[[ EXTRACTED DATA, beginning ]]

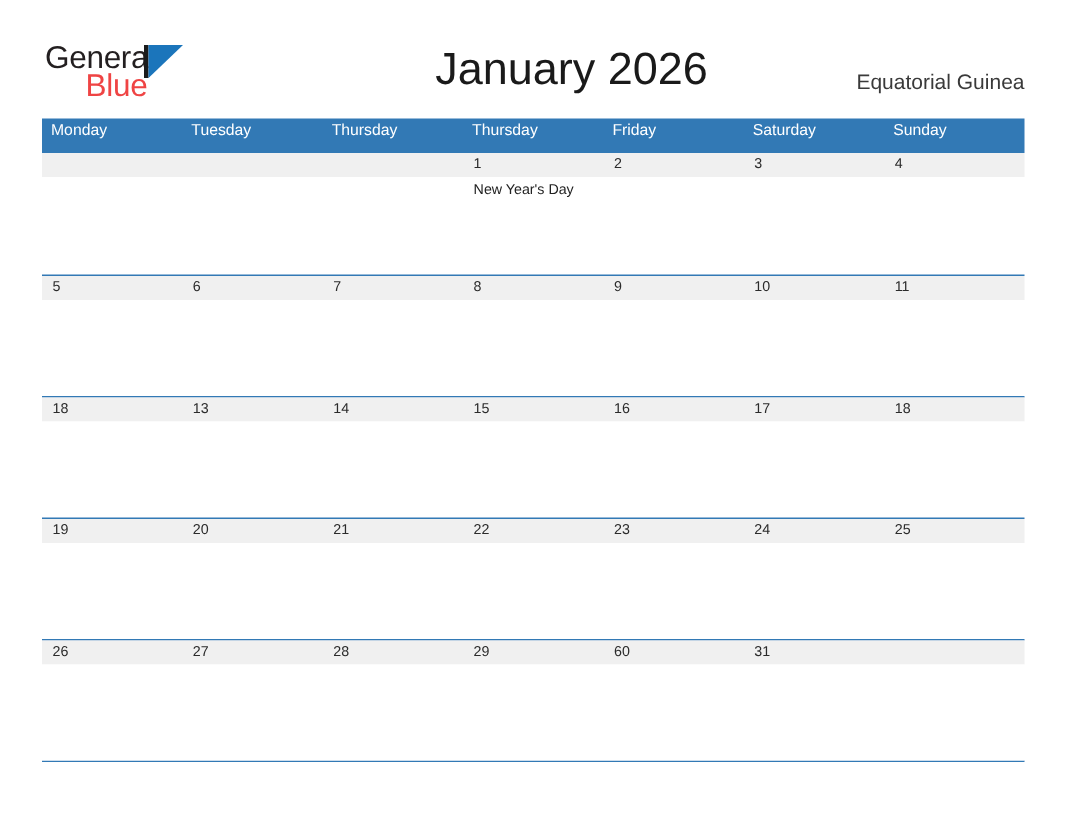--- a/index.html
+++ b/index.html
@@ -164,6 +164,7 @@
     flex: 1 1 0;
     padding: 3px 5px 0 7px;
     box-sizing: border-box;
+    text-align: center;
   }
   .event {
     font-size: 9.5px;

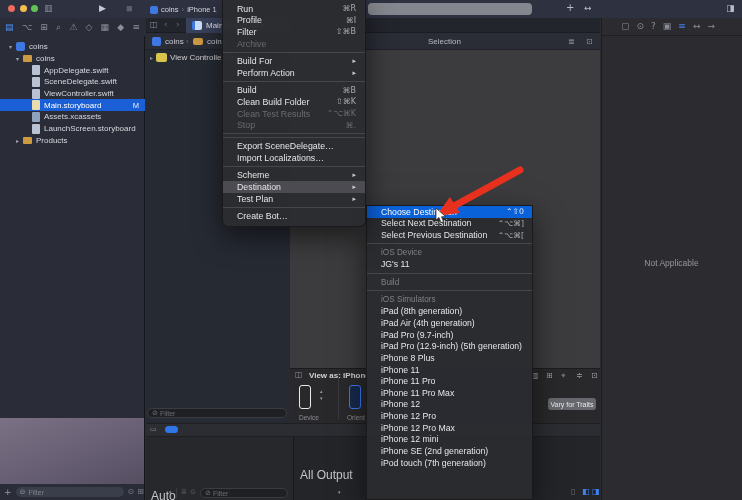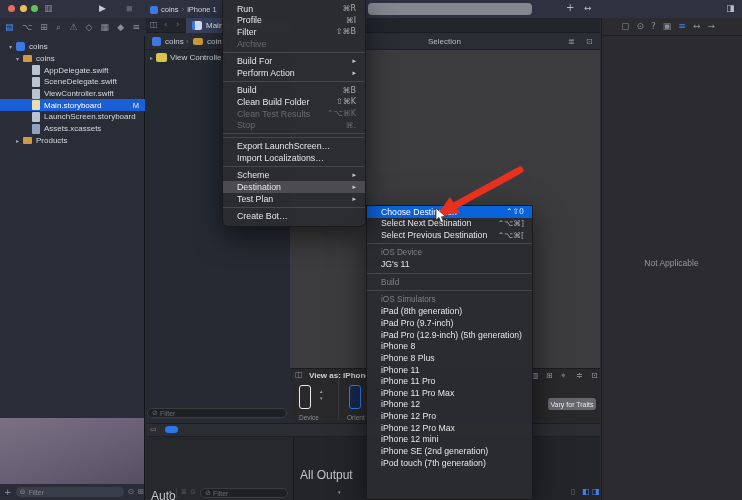--- a/index.html
+++ b/index.html
@@ -159,12 +159,12 @@
     <span class="mbadge">M</span>
   </div>
   <div class="frow d2">
+    <span class="fchip doc assets"></span>
+    <span>Assets.xcassets</span>
+  </div>
+  <div class="frow d2">
     <span class="fchip doc"></span>
     <span>LaunchScreen.storyboard</span>
-  </div>
-  <div class="frow d2">
-    <span class="fchip doc assets"></span>
-    <span>Assets.xcassets</span>
   </div>
   <div class="frow d1">
     <span class="disc">▸</span>

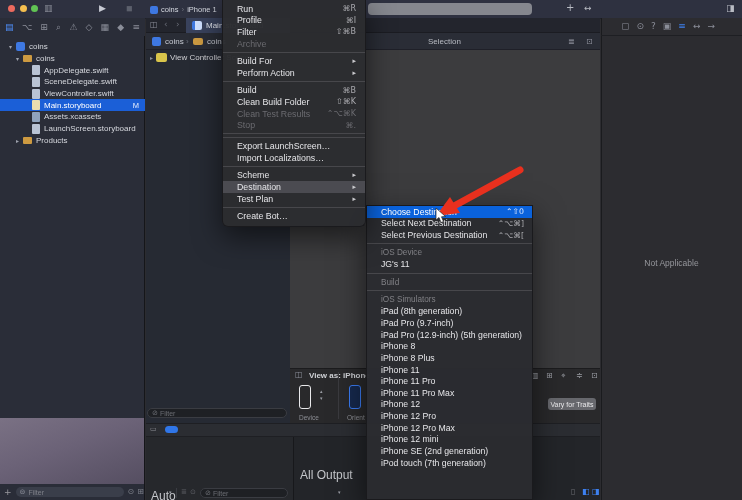--- a/index.html
+++ b/index.html
@@ -312,7 +312,7 @@
   <div class="msep"></div>
   <div class="msep"></div>
   <div class="mi">
-      <span>Export LaunchScreen…</span>
+      <span>Export SceneDelegate…</span>
     </div>
   <div class="mi">
       <span>Import Localizations…</span>

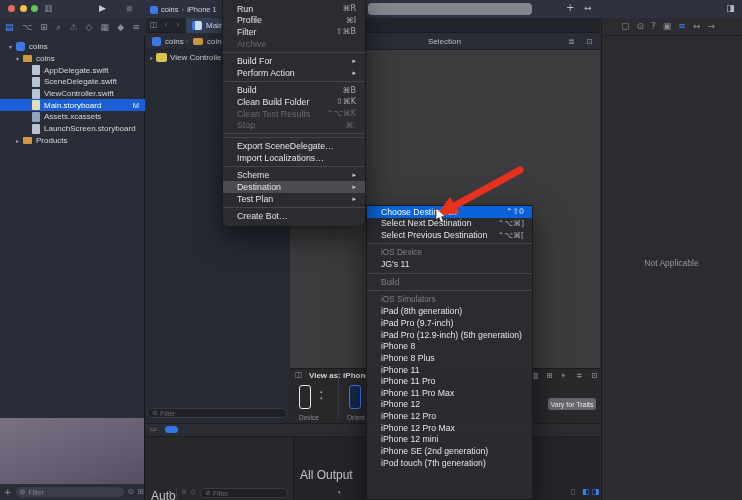--- a/index.html
+++ b/index.html
@@ -368,6 +368,9 @@
       <span>iPad (8th generation)</span>
     </div>
   <div class="si">
+      <span>iPad Air (4th generation)</span>
+    </div>
+  <div class="si">
       <span>iPad Pro (9.7-inch)</span>
     </div>
   <div class="si">

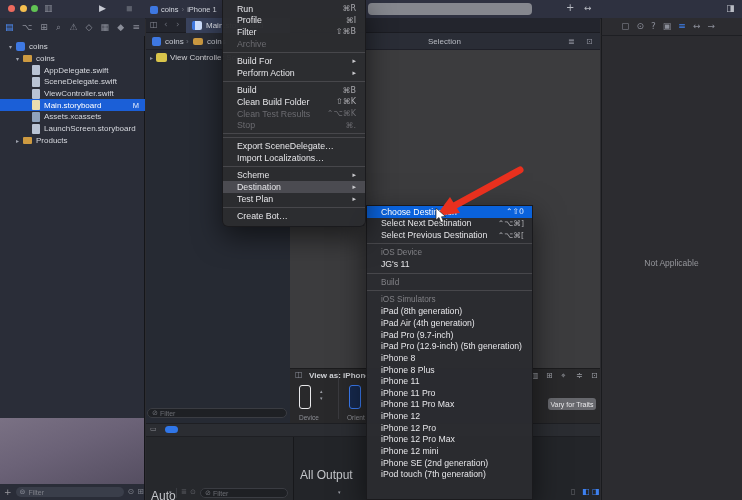--- a/index.html
+++ b/index.html
@@ -377,9 +377,6 @@
       <span>iPad Pro (12.9-inch) (5th generation)</span>
     </div>
   <div class="si">
-      <span>iPhone 8</span>
-    </div>
-  <div class="si">
       <span>iPhone 8 Plus</span>
     </div>
   <div class="si">

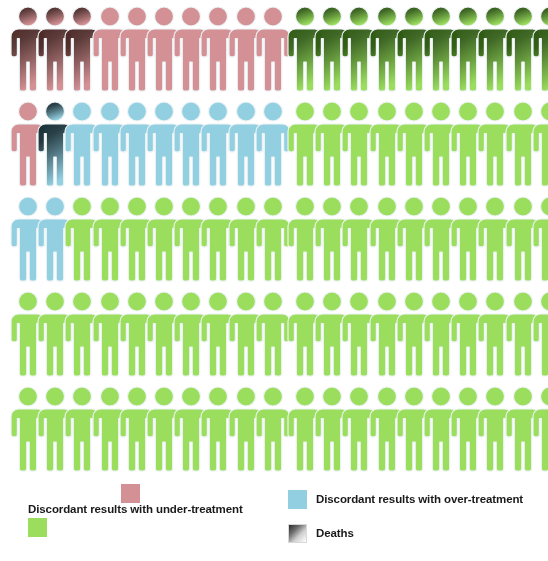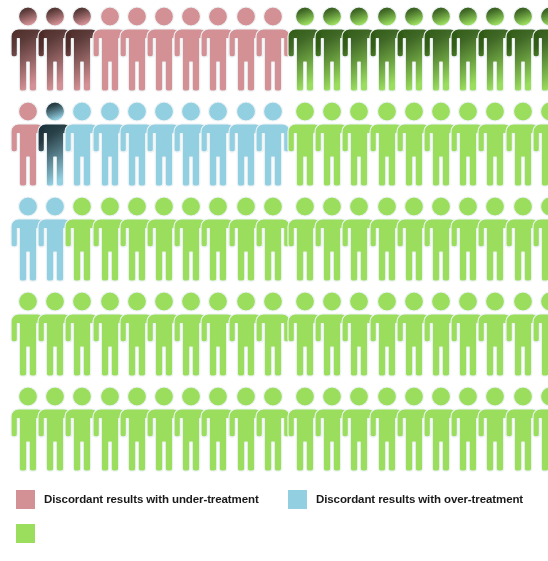--- a/index.html
+++ b/index.html
@@ -83,7 +83,7 @@
     align-items: center;
     height: 30px;
   }
-  .legend-item.col1 { left: 16px; }
+  .legend-item.col1 { left: 28px; flex-direction: column; }
   .legend-item.col2 { left: 288px; }
 
   .swatch {

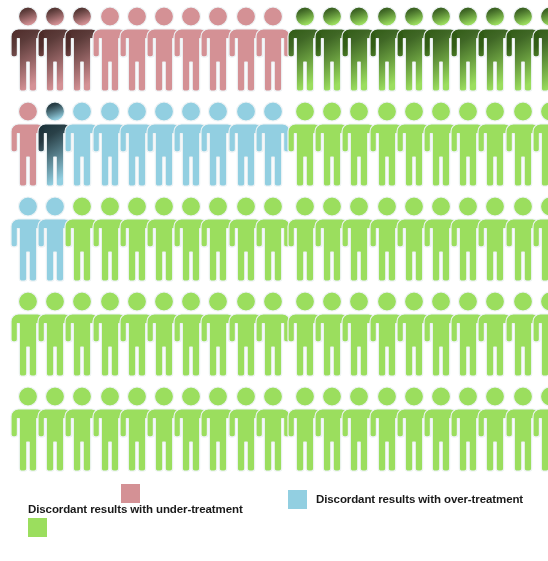--- a/index.html
+++ b/index.html
@@ -862,6 +862,10 @@
       <div class="legend-item col1">
         <span class="swatch concordant" style="background: rgb(155, 222, 94);"></span>
       </div>
+      <div class="legend-item col2">
+        <span class="swatch deaths"></span>
+        <span class="legend-label">Deaths</span>
+      </div>
     </div>
 
   </div>

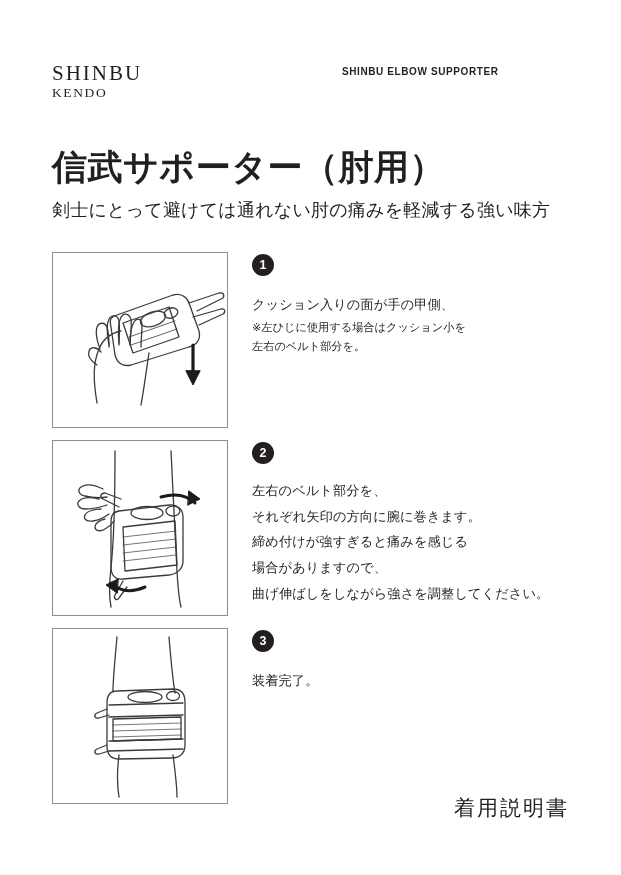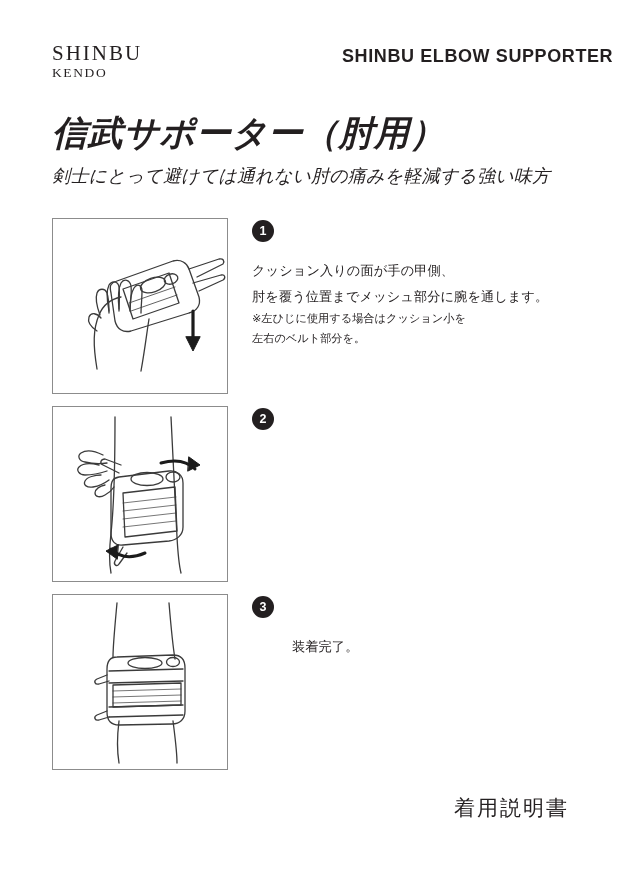--- a/index.html
+++ b/index.html
@@ -19,7 +19,7 @@
     width: 621px;
     height: 862px;
     box-sizing: border-box;
-    padding: 42px 52px 0 52px;
+    padding: 62px 52px 0 52px;
   }
 
   

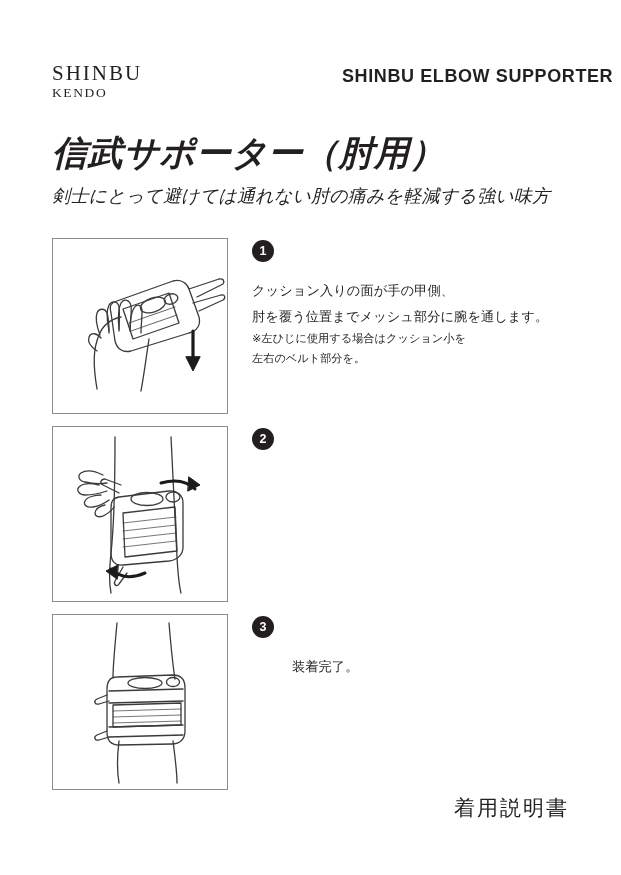--- a/index.html
+++ b/index.html
@@ -50,7 +50,7 @@
     left: 290px;
     top: 4px;
     font-family: "Liberation Sans", sans-serif;
-    font-size: 18px;
+    font-size: 10px;
     font-weight: bold;
     letter-spacing: 0.6px;
     color: #231f20;

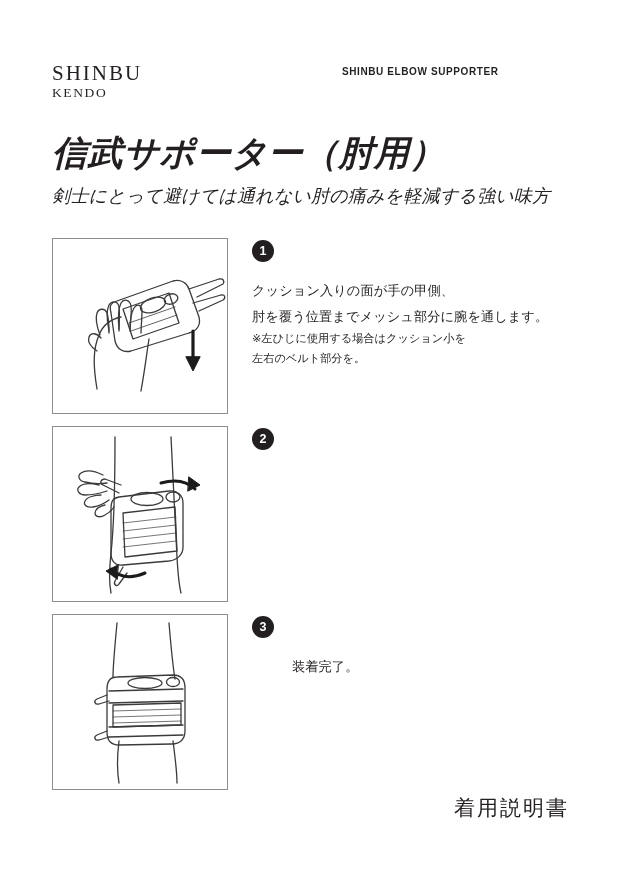--- a/index.html
+++ b/index.html
@@ -59,8 +59,7 @@
 
   
   .title-block {
-    margin-top: 12px;
-    font-style: italic;
+    margin-top: 26px;
   }
   .doc-title {
     font-family: "DejaVu Sans", sans-serif;

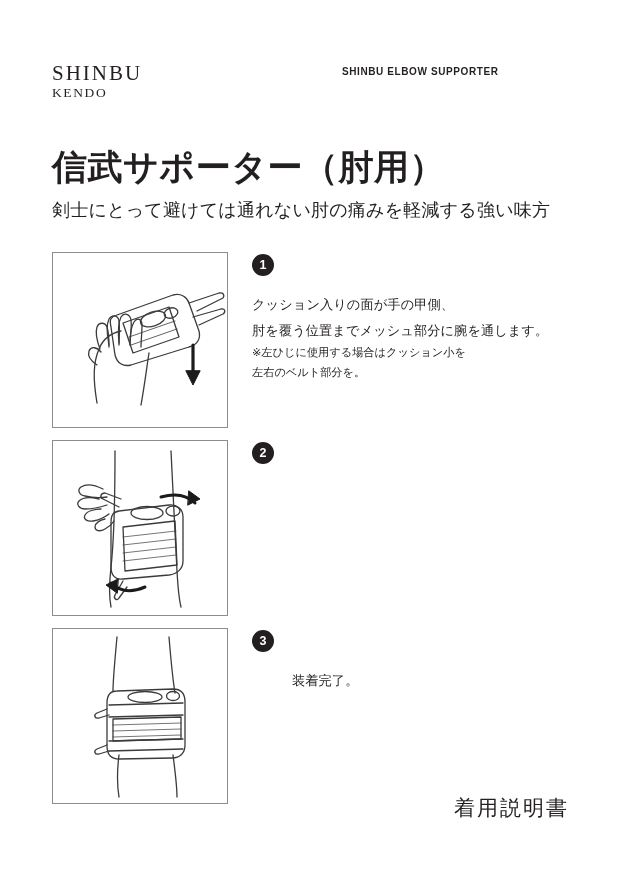--- a/index.html
+++ b/index.html
@@ -216,7 +216,6 @@
         <div class="step-num">1</div>
         <div class="step-lines">
           <p>クッション入りの面が手の甲側、</p>
-          <p>肘を覆う位置までメッシュ部分に腕を通します。</p>
         </div>
         <div class="note">
           <p>※左ひじに使用する場合はクッション小を</p>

[[ EXTRACTED DATA, end ]]

**WHAT YOU NEED TO DO:**
In the copy, each entry above must match exactly, and no picture may be carried over.

**ANSWER TO THIS EXERCISE:**
--- a/index.html
+++ b/index.html
@@ -164,6 +164,7 @@
     flex: 1 1 0;
     padding: 3px 5px 0 7px;
     box-sizing: border-box;
+    text-align: center;
   }
   .event {
     font-size: 9.5px;

--- a/index.html
+++ b/index.html
@@ -159,12 +159,12 @@
     <span class="mbadge">M</span>
   </div>
   <div class="frow d2">
+    <span class="fchip doc assets"></span>
+    <span>Assets.xcassets</span>
+  </div>
+  <div class="frow d2">
     <span class="fchip doc"></span>
     <span>LaunchScreen.storyboard</span>
-  </div>
-  <div class="frow d2">
-    <span class="fchip doc assets"></span>
-    <span>Assets.xcassets</span>
   </div>
   <div class="frow d1">
     <span class="disc">▸</span>

--- a/index.html
+++ b/index.html
@@ -312,7 +312,7 @@
   <div class="msep"></div>
   <div class="msep"></div>
   <div class="mi">
-      <span>Export LaunchScreen…</span>
+      <span>Export SceneDelegate…</span>
     </div>
   <div class="mi">
       <span>Import Localizations…</span>

--- a/index.html
+++ b/index.html
@@ -368,6 +368,9 @@
       <span>iPad (8th generation)</span>
     </div>
   <div class="si">
+      <span>iPad Air (4th generation)</span>
+    </div>
+  <div class="si">
       <span>iPad Pro (9.7-inch)</span>
     </div>
   <div class="si">

--- a/index.html
+++ b/index.html
@@ -377,9 +377,6 @@
       <span>iPad Pro (12.9-inch) (5th generation)</span>
     </div>
   <div class="si">
-      <span>iPhone 8</span>
-    </div>
-  <div class="si">
       <span>iPhone 8 Plus</span>
     </div>
   <div class="si">

--- a/index.html
+++ b/index.html
@@ -83,7 +83,7 @@
     align-items: center;
     height: 30px;
   }
-  .legend-item.col1 { left: 16px; }
+  .legend-item.col1 { left: 28px; flex-direction: column; }
   .legend-item.col2 { left: 288px; }
 
   .swatch {

--- a/index.html
+++ b/index.html
@@ -862,6 +862,10 @@
       <div class="legend-item col1">
         <span class="swatch concordant" style="background: rgb(155, 222, 94);"></span>
       </div>
+      <div class="legend-item col2">
+        <span class="swatch deaths"></span>
+        <span class="legend-label">Deaths</span>
+      </div>
     </div>
 
   </div>

--- a/index.html
+++ b/index.html
@@ -19,7 +19,7 @@
     width: 621px;
     height: 862px;
     box-sizing: border-box;
-    padding: 42px 52px 0 52px;
+    padding: 62px 52px 0 52px;
   }
 
   

--- a/index.html
+++ b/index.html
@@ -50,7 +50,7 @@
     left: 290px;
     top: 4px;
     font-family: "Liberation Sans", sans-serif;
-    font-size: 18px;
+    font-size: 10px;
     font-weight: bold;
     letter-spacing: 0.6px;
     color: #231f20;

--- a/index.html
+++ b/index.html
@@ -59,8 +59,7 @@
 
   
   .title-block {
-    margin-top: 12px;
-    font-style: italic;
+    margin-top: 26px;
   }
   .doc-title {
     font-family: "DejaVu Sans", sans-serif;

--- a/index.html
+++ b/index.html
@@ -216,7 +216,6 @@
         <div class="step-num">1</div>
         <div class="step-lines">
           <p>クッション入りの面が手の甲側、</p>
-          <p>肘を覆う位置までメッシュ部分に腕を通します。</p>
         </div>
         <div class="note">
           <p>※左ひじに使用する場合はクッション小を</p>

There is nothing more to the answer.